> _WORK INSTRUCTION_: The answer is to be an exact copy of the lines below running from the line with "(plot_on_all_layers_selection 0x0000000_00000000)" down to the line with "(hpglpenspeed 20)", both ends included, and nothing more.

────────────────────────────────────────

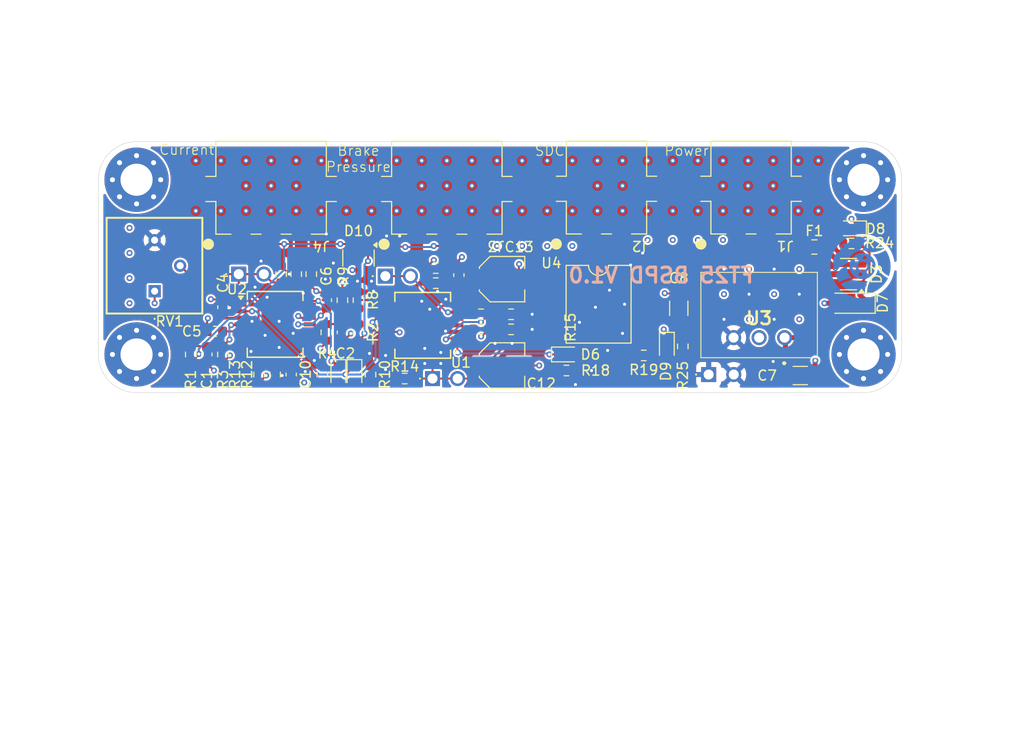
<source format=kicad_pcb>
(kicad_pcb
	(version 20240108)
	(generator "pcbnew")
	(generator_version "8.0")
	(general
		(thickness 1.6)
		(legacy_teardrops no)
	)
	(paper "A4")
	(layers
		(0 "F.Cu" signal)
		(1 "In1.Cu" signal)
		(2 "In2.Cu" signal)
		(31 "B.Cu" signal)
		(32 "B.Adhes" user "B.Adhesive")
		(33 "F.Adhes" user "F.Adhesive")
		(34 "B.Paste" user)
		(35 "F.Paste" user)
		(36 "B.SilkS" user "B.Silkscreen")
		(37 "F.SilkS" user "F.Silkscreen")
		(38 "B.Mask" user)
		(39 "F.Mask" user)
		(40 "Dwgs.User" user "User.Drawings")
		(41 "Cmts.User" user "User.Comments")
		(42 "Eco1.User" user "User.Eco1")
		(43 "Eco2.User" user "User.Eco2")
		(44 "Edge.Cuts" user)
		(45 "Margin" user)
		(46 "B.CrtYd" user "B.Courtyard")
		(47 "F.CrtYd" user "F.Courtyard")
		(48 "B.Fab" user)
		(49 "F.Fab" user)
		(50 "User.1" user)
		(51 "User.2" user)
		(52 "User.3" user)
		(53 "User.4" user)
		(54 "User.5" user)
		(55 "User.6" user)
		(56 "User.7" user)
		(57 "User.8" user)
		(58 "User.9" user)
	)
	(setup
		(stackup
			(layer "F.SilkS"
				(type "Top Silk Screen")
			)
			(layer "F.Paste"
				(type "Top Solder Paste")
			)
			(layer "F.Mask"
				(type "Top Solder Mask")
				(thickness 0.01)
			)
			(layer "F.Cu"
				(type "copper")
				(thickness 0.035)
			)
			(layer "dielectric 1"
				(type "prepreg")
				(thickness 0.1)
				(material "FR4")
				(epsilon_r 4.5)
				(loss_tangent 0.02)
			)
			(layer "In1.Cu"
				(type "copper")
				(thickness 0.035)
			)
			(layer "dielectric 2"
				(type "core")
				(thickness 1.24)
				(material "FR4")
				(epsilon_r 4.5)
				(loss_tangent 0.02)
			)
			(layer "In2.Cu"
				(type "copper")
				(thickness 0.035)
			)
			(layer "dielectric 3"
				(type "prepreg")
				(thickness 0.1)
				(material "FR4")
				(epsilon_r 4.5)
				(loss_tangent 0.02)
			)
			(layer "B.Cu"
				(type "copper")
				(thickness 0.035)
			)
			(layer "B.Mask"
				(type "Bottom Solder Mask")
				(thickness 0.01)
			)
			(layer "B.Paste"
				(type "Bottom Solder Paste")
			)
			(layer "B.SilkS"
				(type "Bottom Silk Screen")
			)
			(copper_finish "None")
			(dielectric_constraints no)
		)
		(pad_to_mask_clearance 0)
		(allow_soldermask_bridges_in_footprints no)
		(pcbplotparams
			(layerselection 0x00010fc_ffffffff)
			(plot_on_all_layers_selection 0x0000000_00000000)
			(disableapertmacros no)
			(usegerberextensions yes)
			(usegerberattributes no)
			(usegerberadvancedattributes no)
			(creategerberjobfile no)
			(dashed_line_dash_ratio 12.000000)
			(dashed_line_gap_ratio 3.000000)
			(svgprecision 4)
			(plotframeref no)
			(viasonmask no)
			(mode 1)
			(useauxorigin no)
			(hpglpennumber 1)
			(hpglpenspeed 20)
			(hpglpendiameter 15.000000)
			(pdf_front_fp_property_popups yes)
			(pdf_back_fp_property_popups yes)
			(dxfpolygonmode yes)
			(dxfimperialunits yes)
			(dxfusepcbnewfont yes)
			(psnegative no)
			(psa4output no)
			(plotreference yes)
			(plotvalue yes)
			(plotfptext yes)
			(plotinvisibletext no)
			(sketchpadsonfab no)
			(subtractmaskfromsilk yes)
			(outputformat 1)
			(mirror no)
			(drillshape 0)
			(scaleselection 1)
			(outputdirectory "Gerber/")
		)
	)
	(net 0 "")
	(net 1 "GND")
	(net 2 "+5V")
	(net 3 "/Current_ref")
	(net 4 "/Brake_ref")
	(net 5 "Net-(D3-K)")
	(net 6 "/Low_Ref")
	(net 7 "Net-(U1A--)")
	(net 8 "/Error_Sig")
	(net 9 "Net-(D4-K)")
	(net 10 "Net-(D4-A)")
	(net 11 "Net-(D5-A)")
	(net 12 "Net-(D5-K)")
	(net 13 "Net-(D6-K)")
	(net 14 "Net-(D6-A)")
	(net 15 "Net-(D8-A)")
	(net 16 "Net-(D9-A)")
	(net 17 "+24V")
	(net 18 "/Current_Sensor")
	(net 19 "/Break_Pressure_Sensor")
	(net 20 "/SDC_In")
	(net 21 "/SDC_Out")
	(net 22 "Net-(R6-Pad2)")
	(net 23 "Net-(R14-Pad2)")
	(net 24 "/EndRef")
	(net 25 "Net-(R19-Pad2)")
	(net 26 "Net-(R20-Pad2)")
	(net 27 "unconnected-(U4-Pad3)")
	(net 28 "unconnected-(U4-Pad5)")
	(net 29 "Net-(U2A--)")
	(net 30 "Net-(U2C--)")
	(net 31 "Net-(D3-A)")
	(footprint "Resistor_SMD:R_0603_1608Metric" (layer "F.Cu") (at 102.3 100.7 180))
	(footprint "FaSTTUBe_connectors:Micro_Mate-N-Lok_3p_horizontal" (layer "F.Cu") (at 89 81.82 180))
	(footprint "MountingHole:MountingHole_3.2mm_M3_Pad_Via" (layer "F.Cu") (at 148 80.9))
	(footprint "Capacitor_SMD:C_0603_1608Metric" (layer "F.Cu") (at 83.4 96 180))
	(footprint "Package_SO:SSOP-14_5.3x6.2mm_P0.65mm" (layer "F.Cu") (at 89.4 95.3))
	(footprint "Resistor_SMD:R_0603_1608Metric" (layer "F.Cu") (at 112.9 94.3 180))
	(footprint "bspd:5025" (layer "F.Cu") (at 85.775 90.3))
	(footprint "Resistor_SMD:R_0603_1608Metric" (layer "F.Cu") (at 89.4 100.3 90))
	(footprint "FaSTTUBe_connectors:Micro_Mate-N-Lok_3p_horizontal" (layer "F.Cu") (at 106.5 81.82 180))
	(footprint "Resistor_SMD:R_0603_1608Metric" (layer "F.Cu") (at 96.1 92.9 90))
	(footprint "MountingHole:MountingHole_3.2mm_M3_Pad_Via" (layer "F.Cu") (at 148 98.3))
	(footprint "Capacitor_SMD:C_0603_1608Metric" (layer "F.Cu") (at 109.9 95.8 180))
	(footprint "FaSTTUBe_connectors:Micro_Mate-N-Lok_2p_horizontal" (layer "F.Cu") (at 136.8 81.8 180))
	(footprint "Package_DIP:SMDIP-6_W9.53mm" (layer "F.Cu") (at 121.6125 93.3))
	(footprint "bspd:brake" (layer "F.Cu") (at 147.92 89.46))
	(footprint "Resistor_SMD:R_0603_1608Metric" (layer "F.Cu") (at 146.8 87.24 180))
	(footprint "Resistor_SMD:R_0603_1608Metric" (layer "F.Cu") (at 81 98.3 -90))
	(footprint "Capacitor_SMD:C_0603_1608Metric" (layer "F.Cu") (at 91 100.3 -90))
	(footprint "bspd:5025" (layer "F.Cu") (at 100.375 90.5))
	(footprint "Resistor_SMD:R_0603_1608Metric" (layer "F.Cu") (at 94.1 100.3 -90))
	(footprint "Resistor_SMD:R_0603_1608Metric" (layer "F.Cu") (at 91.5 90.3 90))
	(footprint "Diode_SMD:D_SOD-123" (layer "F.Cu") (at 146.8 93.2 180))
	(footprint "Fuse:Fuse_0805_2012Metric" (layer "F.Cu") (at 143.1 87.6))
	(footprint "Capacitor_SMD:C_Elec_4x5.4" (layer "F.Cu") (at 112 90.8))
	(footprint "Resistor_SMD:R_0603_1608Metric" (layer "F.Cu") (at 87.8 100.3 -90))
	(footprint "Resistor_SMD:R_0603_1608Metric" (layer "F.Cu") (at 90 90.3 -90))
	(footprint "Capacitor_SMD:C_0603_1608Metric" (layer "F.Cu") (at 96.1 96.1 -90))
	(footprint "Package_TO_SOT_SMD:SOT-23-3" (layer "F.Cu") (at 97.7 88.7 -90))
	(footprint "Resistor_SMD:R_0603_1608Metric" (layer "F.Cu") (at 105.4 89.7 180))
	(footprint "MountingHole:MountingHole_3.2mm_M3_Pad_Via" (layer "F.Cu") (at 75.6 98.3))
	(footprint "LED_SMD:LED_0603_1608Metric" (layer "F.Cu") (at 118.4125 98.3))
	(footprint "Resistor_SMD:R_0603_1608Metric" (layer "F.Cu") (at 112.9 95.8 180))
	(footprint "Resistor_SMD:R_0603_1608Metric" (layer "F.Cu") (at 97.7 92.9 -90))
	(footprint "bspd:5025" (layer "F.Cu") (at 132.575 100.3))
	(footprint "Resistor_SMD:R_0603_1608Metric" (layer "F.Cu") (at 84.2 98.3 -90))
	(footprint "Resistor_SMD:R_0603_1608Metric" (layer "F.Cu") (at 109.9 94.3))
	(footprint "bspd:173010542" (layer "F.Cu") (at 137.6 94.7 180))
	(footprint "Package_SO:SSOP-14_5.3x6.2mm_P0.65mm"
		(layer "F.Cu")
		(uuid "974dca32-d86e-43a0-bc65-68b21c578d95")
		(at 104.1 95.4 180)
		(descr "SSOP14: plastic shrink small outline package; 14 leads; body width 5.3 mm; (see NXP SSOP-TSSOP-VSO-REFLOW.pdf and sot337-1_po.pdf)")
		(tags "SSOP 0.65")
		(property "Reference" "U1"
			(at -3.8 -3.7 0)
			(layer "F.SilkS")
			(uuid "79fe766f-3ad6-438d-ad68-a2fcccb88600")
			(effects
				(font
					(size 1 1)
					(thickness 0.15)
				)
			)
		)
		(property "Value" "LM339"
			(at 0 4.2 0)
			(layer "F.Fab")
			(uuid "45e90cd6-4465-4a5b-8376-90bda509ebdb")
			(effects
				(font
		
... [720951 chars truncated]
</source>
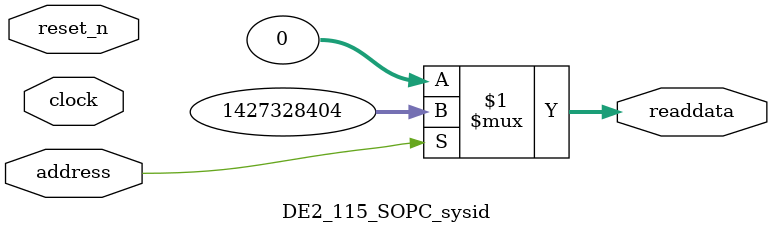
<source format=v>

`timescale 1ns / 1ps
// synthesis translate_on

// turn off superfluous verilog processor warnings 
// altera message_level Level1 
// altera message_off 10034 10035 10036 10037 10230 10240 10030 

module DE2_115_SOPC_sysid (
               // inputs:
                address,
                clock,
                reset_n,

               // outputs:
                readdata
             )
;

  output  [ 31: 0] readdata;
  input            address;
  input            clock;
  input            reset_n;

  wire    [ 31: 0] readdata;
  //control_slave, which is an e_avalon_slave
  assign readdata = address ? 1427328404 : 0;

endmodule




</source>
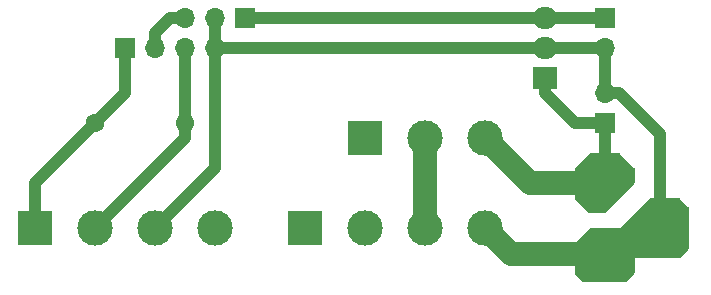
<source format=gbr>
%TF.GenerationSoftware,KiCad,Pcbnew,(6.0.7)*%
%TF.CreationDate,2022-09-27T15:13:33-05:00*%
%TF.ProjectId,adap1,61646170-312e-46b6-9963-61645f706362,rev?*%
%TF.SameCoordinates,Original*%
%TF.FileFunction,Copper,L2,Bot*%
%TF.FilePolarity,Positive*%
%FSLAX46Y46*%
G04 Gerber Fmt 4.6, Leading zero omitted, Abs format (unit mm)*
G04 Created by KiCad (PCBNEW (6.0.7)) date 2022-09-27 15:13:33*
%MOMM*%
%LPD*%
G01*
G04 APERTURE LIST*
%TA.AperFunction,ComponentPad*%
%ADD10R,3.000000X3.000000*%
%TD*%
%TA.AperFunction,ComponentPad*%
%ADD11C,3.000000*%
%TD*%
%TA.AperFunction,ComponentPad*%
%ADD12R,1.700000X1.700000*%
%TD*%
%TA.AperFunction,ComponentPad*%
%ADD13O,1.700000X1.700000*%
%TD*%
%TA.AperFunction,ComponentPad*%
%ADD14C,1.600000*%
%TD*%
%TA.AperFunction,ComponentPad*%
%ADD15O,1.600000X1.600000*%
%TD*%
%TA.AperFunction,ComponentPad*%
%ADD16R,2.600000X2.600000*%
%TD*%
%TA.AperFunction,ComponentPad*%
%ADD17C,2.600000*%
%TD*%
%TA.AperFunction,ComponentPad*%
%ADD18R,2.000000X1.905000*%
%TD*%
%TA.AperFunction,ComponentPad*%
%ADD19O,2.000000X1.905000*%
%TD*%
%TA.AperFunction,Conductor*%
%ADD20C,1.000000*%
%TD*%
%TA.AperFunction,Conductor*%
%ADD21C,2.000000*%
%TD*%
G04 APERTURE END LIST*
D10*
%TO.P,J4,1,Pin_1*%
%TO.N,/REL1*%
X157480000Y-100330000D03*
D11*
%TO.P,J4,2,Pin_2*%
%TO.N,/REL2*%
X162560000Y-100330000D03*
%TO.P,J4,3,Pin_3*%
%TO.N,/COM*%
X167640000Y-100330000D03*
%TO.P,J4,4,Pin_4*%
%TO.N,GND*%
X172720000Y-100330000D03*
%TD*%
D12*
%TO.P,J6,1,Pin_1*%
%TO.N,+3.3V*%
X142240000Y-85090000D03*
D13*
%TO.P,J6,2,Pin_2*%
%TO.N,/REL3*%
X144780000Y-85090000D03*
%TO.P,J6,3,Pin_3*%
%TO.N,/SEN*%
X147320000Y-85090000D03*
%TO.P,J6,4,Pin_4*%
%TO.N,GND*%
X149860000Y-85090000D03*
%TD*%
D10*
%TO.P,J3,1,Pin_1*%
%TO.N,/NC*%
X162560000Y-92710000D03*
D11*
%TO.P,J3,2,Pin_2*%
%TO.N,/COM*%
X167640000Y-92710000D03*
%TO.P,J3,3,Pin_3*%
%TO.N,+12V*%
X172720000Y-92710000D03*
%TD*%
D14*
%TO.P,R1,1*%
%TO.N,+3.3V*%
X139700000Y-91440000D03*
D15*
%TO.P,R1,2*%
%TO.N,/SEN*%
X147320000Y-91440000D03*
%TD*%
D16*
%TO.P,J1,1*%
%TO.N,+12V*%
X182880000Y-96520000D03*
D17*
%TO.P,J1,2*%
%TO.N,GND*%
X182880000Y-102520000D03*
%TO.P,J1,3*%
X187580000Y-99520000D03*
%TD*%
D10*
%TO.P,J5,1,Pin_1*%
%TO.N,+3.3V*%
X134620000Y-100330000D03*
D11*
%TO.P,J5,2,Pin_2*%
%TO.N,/SEN*%
X139700000Y-100330000D03*
%TO.P,J5,3,Pin_3*%
%TO.N,GND*%
X144780000Y-100330000D03*
%TO.P,J5,4,Pin_4*%
%TO.N,unconnected-(J5-Pad4)*%
X149860000Y-100330000D03*
%TD*%
D12*
%TO.P,J2,1,Pin_1*%
%TO.N,+5V*%
X152400000Y-82550000D03*
D13*
%TO.P,J2,2,Pin_2*%
%TO.N,GND*%
X149860000Y-82550000D03*
%TO.P,J2,3,Pin_3*%
%TO.N,/REL3*%
X147320000Y-82550000D03*
%TD*%
D18*
%TO.P,U2,1,VI*%
%TO.N,+12V*%
X177800000Y-87630000D03*
D19*
%TO.P,U2,2,GND*%
%TO.N,GND*%
X177800000Y-85090000D03*
%TO.P,U2,3,VO*%
%TO.N,+5V*%
X177800000Y-82550000D03*
%TD*%
D12*
%TO.P,J8,1,Pin_1*%
%TO.N,+5V*%
X182880000Y-82550000D03*
D13*
%TO.P,J8,2,Pin_2*%
%TO.N,GND*%
X182880000Y-85090000D03*
%TD*%
D12*
%TO.P,J7,1,Pin_1*%
%TO.N,+12V*%
X182880000Y-91440000D03*
D13*
%TO.P,J7,2,Pin_2*%
%TO.N,GND*%
X182880000Y-88900000D03*
%TD*%
D20*
%TO.N,+12V*%
X177800000Y-88900000D02*
X180340000Y-91440000D01*
D21*
X176530000Y-96520000D02*
X172720000Y-92710000D01*
X182880000Y-96520000D02*
X176530000Y-96520000D01*
D20*
X182880000Y-91440000D02*
X182880000Y-96520000D01*
X177800000Y-87630000D02*
X177800000Y-88900000D01*
X180340000Y-91440000D02*
X182880000Y-91440000D01*
%TO.N,GND*%
X182880000Y-102520000D02*
X184580000Y-102520000D01*
X182880000Y-85090000D02*
X182880000Y-88900000D01*
D21*
X182880000Y-102520000D02*
X174910000Y-102520000D01*
D20*
X182880000Y-88900000D02*
X184082081Y-88900000D01*
X149860000Y-82550000D02*
X149860000Y-85090000D01*
X149860000Y-85090000D02*
X149860000Y-95250000D01*
X184082081Y-88900000D02*
X187580000Y-92397919D01*
X177800000Y-85090000D02*
X182880000Y-85090000D01*
X184580000Y-102520000D02*
X187580000Y-99520000D01*
X187580000Y-92397919D02*
X187580000Y-99520000D01*
D21*
X174910000Y-102520000D02*
X172720000Y-100330000D01*
D20*
X149860000Y-95250000D02*
X144780000Y-100330000D01*
X149860000Y-85090000D02*
X177800000Y-85090000D01*
%TO.N,+5V*%
X152400000Y-82550000D02*
X177800000Y-82550000D01*
X182880000Y-82550000D02*
X177800000Y-82550000D01*
%TO.N,/REL3*%
X144780000Y-85090000D02*
X144780000Y-83820000D01*
X146050000Y-82550000D02*
X147320000Y-82550000D01*
X144780000Y-83820000D02*
X146050000Y-82550000D01*
D21*
%TO.N,/COM*%
X167640000Y-92710000D02*
X167640000Y-100330000D01*
D20*
%TO.N,+3.3V*%
X134620000Y-100330000D02*
X134620000Y-96520000D01*
X134620000Y-96520000D02*
X139700000Y-91440000D01*
X142240000Y-88900000D02*
X139700000Y-91440000D01*
X142240000Y-85090000D02*
X142240000Y-88900000D01*
%TO.N,/SEN*%
X139700000Y-100330000D02*
X147320000Y-92710000D01*
X147320000Y-85090000D02*
X147320000Y-91440000D01*
X147320000Y-92710000D02*
X147320000Y-91440000D01*
%TD*%
%TA.AperFunction,Conductor*%
%TO.N,GND*%
G36*
X189245931Y-97810002D02*
G01*
X189266905Y-97826905D01*
X189954595Y-98514595D01*
X189988621Y-98576907D01*
X189991500Y-98603690D01*
X189991500Y-102056310D01*
X189971498Y-102124431D01*
X189954595Y-102145405D01*
X189266905Y-102833095D01*
X189204593Y-102867121D01*
X189177810Y-102870000D01*
X185420000Y-102870000D01*
X185420000Y-101600000D01*
X184150000Y-100330000D01*
X186653095Y-97826905D01*
X186715407Y-97792879D01*
X186742190Y-97790000D01*
X189177810Y-97790000D01*
X189245931Y-97810002D01*
G37*
%TD.AperFunction*%
%TD*%
%TA.AperFunction,Conductor*%
%TO.N,+12V*%
G36*
X184165931Y-94000002D02*
G01*
X184186905Y-94016905D01*
X185383095Y-95213095D01*
X185417121Y-95275407D01*
X185420000Y-95302190D01*
X185420000Y-96467810D01*
X185399998Y-96535931D01*
X185383095Y-96556905D01*
X182916905Y-99023095D01*
X182854593Y-99057121D01*
X182827810Y-99060000D01*
X181662190Y-99060000D01*
X181594069Y-99039998D01*
X181573095Y-99023095D01*
X180376905Y-97826905D01*
X180342879Y-97764593D01*
X180340000Y-97737810D01*
X180340000Y-95302190D01*
X180360002Y-95234069D01*
X180376905Y-95213095D01*
X181573095Y-94016905D01*
X181635407Y-93982879D01*
X181662190Y-93980000D01*
X184097810Y-93980000D01*
X184165931Y-94000002D01*
G37*
%TD.AperFunction*%
%TD*%
%TA.AperFunction,Conductor*%
%TO.N,GND*%
G36*
X185420000Y-101600000D02*
G01*
X185420000Y-104087810D01*
X185399998Y-104155931D01*
X185383095Y-104176905D01*
X184695405Y-104864595D01*
X184633093Y-104898621D01*
X184606310Y-104901500D01*
X181153690Y-104901500D01*
X181085569Y-104881498D01*
X181064595Y-104864595D01*
X180376905Y-104176905D01*
X180342879Y-104114593D01*
X180340000Y-104087810D01*
X180340000Y-101652190D01*
X180360002Y-101584069D01*
X180376905Y-101563095D01*
X181573095Y-100366905D01*
X181635407Y-100332879D01*
X181662190Y-100330000D01*
X184150000Y-100330000D01*
X185420000Y-101600000D01*
G37*
%TD.AperFunction*%
%TD*%
M02*

</source>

────────────────────────────────────────

> _RESULT FOR THIS EXERCISE_:
			(plot_on_all_layers_selection 0x0000000_00000000)
			(disableapertmacros no)
			(usegerberextensions yes)
			(usegerberattributes no)
			(usegerberadvancedattributes no)
			(creategerberjobfile no)
			(dashed_line_dash_ratio 12.000000)
			(dashed_line_gap_ratio 3.000000)
			(svgprecision 4)
			(plotframeref no)
			(viasonmask no)
			(mode 1)
			(useauxorigin no)
			(hpglpennumber 1)
			(hpglpenspeed 20)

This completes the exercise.